Identification of driving factors for heavy metals and polycyclic aromatic hydrocarbons pollution in agricultural soils using interpretable machine learning

Sci Total Environ. 2025 Jan 15:960:178384. doi: 10.1016/j.scitotenv.2025.178384. Epub 2025 Jan 9.

Abstract

This study integrated data-driven interpretable machine learning (ML) with statistical methods, complemented by knowledge-driven discrimination diagrams, to identify the primary driving factors of heavy metal (HM) and polycyclic aromatic hydrocarbon (PAH) contamination in agricultural soils influenced by complex sources in a rapidly industrializing region of a megacity in southern China. First, the statistical characteristics of the concentrations of HMs and PAHs, and their correlations with the environmental covariates were explored. Three ML models and a statistical model comprising multiple environmental variable predictors were developed and assessed to predict the concentration of HMs in the agricultural soil. The Shapley Additive Explanations (SHAP) tool was introduced to reveal the influences of the main driving factors on pollutant concentrations.
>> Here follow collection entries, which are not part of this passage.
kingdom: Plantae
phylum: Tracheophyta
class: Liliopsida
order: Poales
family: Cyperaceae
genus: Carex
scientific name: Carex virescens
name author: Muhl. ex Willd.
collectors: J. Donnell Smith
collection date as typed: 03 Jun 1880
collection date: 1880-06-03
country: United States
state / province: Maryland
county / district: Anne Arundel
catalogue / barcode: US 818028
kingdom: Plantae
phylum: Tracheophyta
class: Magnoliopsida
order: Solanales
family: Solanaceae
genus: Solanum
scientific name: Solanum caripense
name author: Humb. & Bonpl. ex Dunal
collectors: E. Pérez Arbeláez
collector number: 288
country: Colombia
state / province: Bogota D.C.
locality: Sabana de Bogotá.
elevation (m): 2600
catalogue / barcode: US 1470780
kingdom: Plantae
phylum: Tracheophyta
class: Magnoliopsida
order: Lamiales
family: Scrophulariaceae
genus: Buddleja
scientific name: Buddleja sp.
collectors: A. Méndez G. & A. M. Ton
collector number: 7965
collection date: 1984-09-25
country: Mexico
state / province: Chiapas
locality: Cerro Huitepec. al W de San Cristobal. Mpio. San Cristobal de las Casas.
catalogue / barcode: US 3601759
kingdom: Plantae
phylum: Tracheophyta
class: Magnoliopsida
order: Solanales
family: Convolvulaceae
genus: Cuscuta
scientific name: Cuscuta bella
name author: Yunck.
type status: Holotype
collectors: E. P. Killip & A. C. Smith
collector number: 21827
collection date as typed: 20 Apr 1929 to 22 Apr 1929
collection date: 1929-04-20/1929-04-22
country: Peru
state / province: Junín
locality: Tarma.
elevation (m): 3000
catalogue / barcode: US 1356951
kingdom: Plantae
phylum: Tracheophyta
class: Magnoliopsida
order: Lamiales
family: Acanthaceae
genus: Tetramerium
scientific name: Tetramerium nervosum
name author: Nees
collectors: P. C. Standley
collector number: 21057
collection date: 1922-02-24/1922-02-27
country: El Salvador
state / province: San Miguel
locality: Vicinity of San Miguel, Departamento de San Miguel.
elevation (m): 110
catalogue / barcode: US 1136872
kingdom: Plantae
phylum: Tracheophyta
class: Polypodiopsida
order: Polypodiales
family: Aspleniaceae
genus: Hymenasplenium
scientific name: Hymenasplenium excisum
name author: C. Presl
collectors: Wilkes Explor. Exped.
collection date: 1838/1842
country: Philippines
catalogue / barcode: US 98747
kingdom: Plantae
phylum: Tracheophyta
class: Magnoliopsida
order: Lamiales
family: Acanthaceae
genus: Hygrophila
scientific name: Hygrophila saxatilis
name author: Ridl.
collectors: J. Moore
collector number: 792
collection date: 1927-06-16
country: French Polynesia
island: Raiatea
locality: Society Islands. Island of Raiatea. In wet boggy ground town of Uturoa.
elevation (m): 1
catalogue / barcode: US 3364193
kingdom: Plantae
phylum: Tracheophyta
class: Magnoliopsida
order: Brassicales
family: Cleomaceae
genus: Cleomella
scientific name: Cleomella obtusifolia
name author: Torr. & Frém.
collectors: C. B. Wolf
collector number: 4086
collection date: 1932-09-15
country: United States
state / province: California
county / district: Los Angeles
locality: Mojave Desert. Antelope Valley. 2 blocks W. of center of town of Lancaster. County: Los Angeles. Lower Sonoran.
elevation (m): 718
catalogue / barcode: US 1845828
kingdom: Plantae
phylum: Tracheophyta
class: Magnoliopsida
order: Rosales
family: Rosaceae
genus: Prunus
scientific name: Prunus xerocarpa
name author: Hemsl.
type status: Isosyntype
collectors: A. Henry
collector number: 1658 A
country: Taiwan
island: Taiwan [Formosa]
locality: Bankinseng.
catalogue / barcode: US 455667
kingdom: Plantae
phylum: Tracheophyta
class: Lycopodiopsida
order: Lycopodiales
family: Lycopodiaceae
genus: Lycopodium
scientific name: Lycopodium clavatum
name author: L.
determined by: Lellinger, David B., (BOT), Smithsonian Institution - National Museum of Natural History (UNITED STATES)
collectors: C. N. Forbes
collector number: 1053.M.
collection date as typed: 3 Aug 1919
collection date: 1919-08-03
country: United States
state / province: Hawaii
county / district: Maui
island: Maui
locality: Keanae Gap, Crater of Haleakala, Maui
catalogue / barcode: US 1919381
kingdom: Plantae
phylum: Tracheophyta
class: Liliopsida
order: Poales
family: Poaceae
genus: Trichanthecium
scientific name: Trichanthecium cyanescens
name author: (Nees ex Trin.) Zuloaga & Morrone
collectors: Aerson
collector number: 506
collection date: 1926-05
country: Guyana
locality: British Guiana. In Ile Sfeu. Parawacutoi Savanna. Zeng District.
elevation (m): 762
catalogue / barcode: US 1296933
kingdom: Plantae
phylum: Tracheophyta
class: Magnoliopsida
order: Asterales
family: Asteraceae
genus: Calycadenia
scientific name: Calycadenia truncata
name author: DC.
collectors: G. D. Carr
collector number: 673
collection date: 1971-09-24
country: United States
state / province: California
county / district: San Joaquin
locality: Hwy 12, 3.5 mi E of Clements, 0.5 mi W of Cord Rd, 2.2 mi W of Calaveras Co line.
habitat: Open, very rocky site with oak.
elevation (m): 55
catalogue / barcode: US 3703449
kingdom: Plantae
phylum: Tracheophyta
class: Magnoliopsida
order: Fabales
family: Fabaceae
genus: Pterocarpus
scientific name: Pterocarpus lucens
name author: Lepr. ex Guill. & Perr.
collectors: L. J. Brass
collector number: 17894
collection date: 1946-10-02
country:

In addition, knowledge-based discrimination diagrams were adopted to discriminate the potential sources of the PAHs. Our findings indicated that Cd, Hg and Cu could be effectively predicted by the LightGBM and RF models. The identification of pollution drivers revealed that traffic emission, industry activity and irrigation significantly contributed to the pollution of Cd, Hg, Cu and high-ring PAHs in the study area, while the soil nature properties including SOM and pH also played crucial roles in influencing the HM and PAH concentrations. This work introduced an innovative approach to leverage ML for understanding complex urban soil pollution, thereby setting a precedent for data-driven environmental protection strategies to mitigate the pollution of HMs and PAHs. Future research is encouraged to optimize the models, enhance the prediction accuracy, and incorporate a broader range of influential parameters.

Keywords: Heavy metals; Machine learning; Pollution driving factors; Polycyclic aromatic hydrocarbons; Shapley additive explanations; Soil pollution.